A workaround is to force the main thread to quiesce after stap runs, e.g. by attaching gdb.
Comment 1 Frank Ch. Eigler 2012-10-29 12:57:35 UTC
David, could this be corrected by a UTRACE_STOP sent to the main thread upon attaching to it?
Comment 2 Mark Wielaard 2012-10-29 19:43:25 UTC
Just adding a comment so people who see hotspot java probes not working against running java processes might find this bug report. The hotspot main thread does nothing except wait for all other threads to exit. Which can trigger this bug. This happens for example on a 2.6.32-220.23.1.el6.x86_64 kernel.
Comment 3 David Smith 2012-11-02 16:03:32 UTC
Depending on how you count, we've got 3 or 4 sets of utrace-like functionality here, with different behaviors:

1) the original version of utrace, which is present in RHEL5, handled by runtime/linux/task_finder.c. In this case we do send the main thread a UTRACE_STOP, which causes it to stop and we attach correctly.

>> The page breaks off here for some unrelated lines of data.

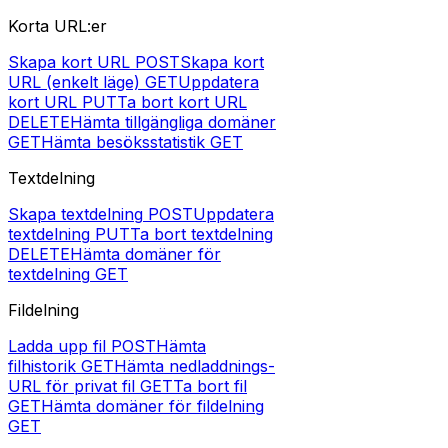
Korta URL:er
Skapa kort URL
POST
Skapa kort
URL (enkelt läge)
GET
Uppdatera
kort URL
PUT
Ta bort kort URL
DELETE
Hämta tillgängliga domäner
GET
Hämta besöksstatistik
GET
Textdelning
Skapa textdelning
POST
Uppdatera
textdelning
PUT
Ta bort textdelning
DELETE
Hämta domäner för
textdelning
GET
Fildelning
Ladda upp fil
POST
Hämta
filhistorik
GET
Hämta nedladdnings-
URL för privat fil
GET
Ta bort fil
GET
Hämta domäner för fildelning
GET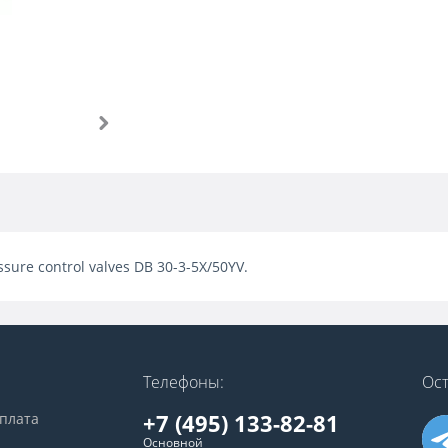
sure control valves DB 30-3-5X/50YV.
Телефоны:
Ост
+7 (495) 133-82-81
оплата
Основной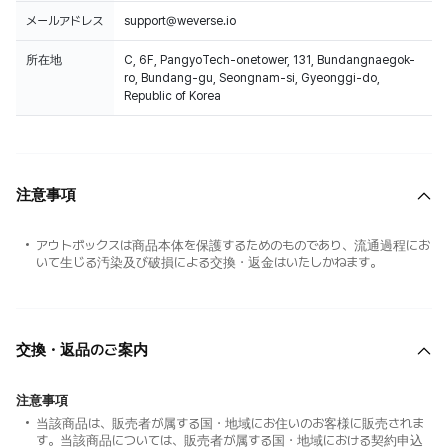
メールアドレス
support@weverse.io
所在地
C, 6F, PangyoTech-onetower, 131, Bundangnaegok-
ro, Bundang-gu, Seongnam-si, Gyeonggi-do,
Republic of Korea
注意事項
アウトボックスは商品本体を保護するためのものであり、流通過程にお
いて生じる汚染及び破損による交換・返金はいたしかねます。
交換・返品のご案内
注意事項
当該商品は、販売者が属する国・地域にお住いのお客様に販売されま
す。当該商品については、販売者が属する国・地域における契約申込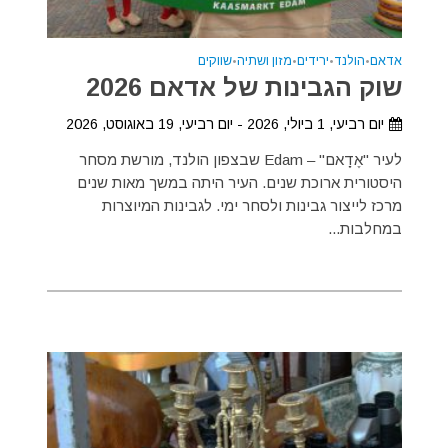
אדאם
•
הולנד
•
ירידים
•
מזון ושתיה
•
שווקים
שוק הגבינות של אדאם 2026
יום רביעי, 1 ביולי, 2026 - יום רביעי, 19 באוגוסט, 2026
לעיר "אֶדָאם" – Edam שבצפון הולנד, מורשת מסחר
היסטורית ארוכת שנים. העיר היתה במשך מאות שנים
מרכז לייצור גבינות ולסחר ימי. לגבינות המיוצרות
במחלבות...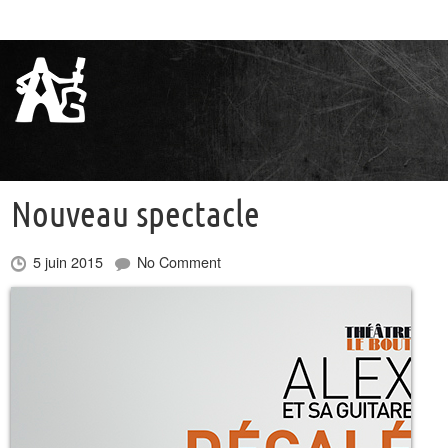
Nouveau spectacle
5 juin 2015
No Comment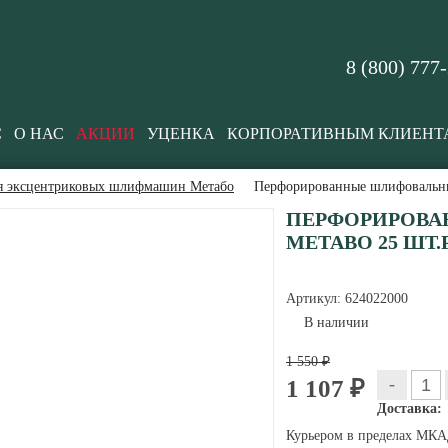
8 (800) 777
С
О НАС
АКЦИИ
УЦЕНКА
КОРПОРАТИВНЫМ КЛИЕНТ
ля эксцентриковых шлифмашин Метабо
Перфорированные шлифовальны
ПЕРФОРИРОВА
METABO 25 ШТ.Р
Артикул:
624022000
В наличии
1 550 ₽
-
1 107 ₽
Доставка:
Курьером в пределах МКАД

Here your testcase passes.

2) Version 2 of utrace, which is present in RHEL6 (also handled by runtime/linux/task_finder.c). In this case we do send the main thread a UTRACE_STOP - however the stop doesn't/can't interrupt a system call.

Here your testcase fails.

3) On new kernels without "real" utrace, we fake it with tracepoint handlers and task_work_add().  This code is in runtime/linux/task_finder2.c and runtime/stp_utrace.c. This code uses task_work_add() to run code when the task is stopped.  This can't interrupt a system call.

Here your testcase fails.

4) The new dyninst runtime ("--runtime=dyninst") uses the dyninst library to attach, which ends up using ptrace. Attaching to a running process isn't quite there yet, but I think it should be possible to interrupt a system call.

So, for cases 2) and 3) above, we've still got some thinking to do.
Comment 4 Josh Stone 2012-11-03 17:02:56 UTC
(In reply to comment #3)
> 4) The new dyninst runtime ("--runtime=dyninst") uses the dyninst library to
> attach, which ends up using ptrace. Attaching to a running process isn't quite
> there yet, but I think it should be possible to interrupt a system call.

I'd be surprised if there was a quiesce-type issue in stapdyn, but I did find an obvious omission that caused its attach to miss -- commit 02bff02.
Comment 5 David Smith 2012-11-27 15:35:59 UTC
Commit f346b8b fixes this for everything except dyninst.

Here's what was going on with this one.

In the original utrace (RHEL5), UTRACE_STOP could interrupt the target task (by sending the task a fake signal). This caused the target task to stop even when it was sleeping.

In the newer utrace (RHEL6), that functionality was split out into UTRACE_INTERRUPT. So, for RHEL6, we now make a pass after the systemtap session is started and send all target tasks an UTRACE_INTERRUPT.

For newer kernels without utrace, I've implemented UTRACE_INTERRUPT support, so just like for RHEL6, we now make a pass after the systemtap session is started and send all target tasks an UTRACE_INTERRUPT.

I've added a test case, called 'main_quiesce.exp' that tests this issue.

This new test case passes everywhere, except with dyninst. That will need more investigation.
Comment 6 David Smith 2012-12-06 20:06:17 UTC
The dyninst problem has been moved to its own bug, #14923.